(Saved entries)
━━━━━━━━━━━━━━━━━━━━━━━━━━━━━━

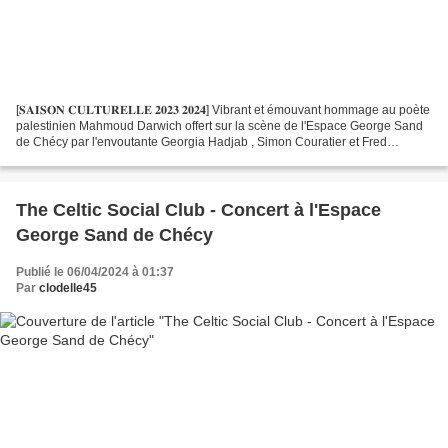
[𝐒𝐀𝐈𝐒𝐎𝐍 𝐂𝐔𝐋𝐓𝐔𝐑𝐄𝐋𝐋𝐄 𝟐𝟎𝟐𝟑 𝟐𝟎𝟐𝟒] Vibrant et émouvant hommage au poète
palestinien Mahmoud Darwich offert sur la scène de l'Espace George Sand
de Chécy par l'envoutante Georgia Hadjab , Simon Couratier et Fred
Ferrand de la compagnie Nāga Prod . Un spectacle...
The Celtic Social Club - Concert à l'Espace
George Sand de Chécy
Publié le 06/04/2024 à 01:37
Par
clodelle45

━━━━━━━━━━━━━━━━━━━━━━━━━━━━━━

YOUR OBJECTIVE
Output all lines above precisely. Pictures are to be left out.

RESULT OF THE EXERCISE
[𝐒𝐀𝐈𝐒𝐎𝐍 𝐂𝐔𝐋𝐓𝐔𝐑𝐄𝐋𝐋𝐄 𝟐𝟎𝟐𝟑 𝟐𝟎𝟐𝟒] Vibrant et émouvant hommage au poète
palestinien Mahmoud Darwich offert sur la scène de l'Espace George Sand
de Chécy par l'envoutante Georgia Hadjab , Simon Couratier et Fred
Ferrand de la compagnie Nāga Prod . Un spectacle...
The Celtic Social Club - Concert à l'Espace
George Sand de Chécy
Publié le 06/04/2024 à 01:37
Par
clodelle45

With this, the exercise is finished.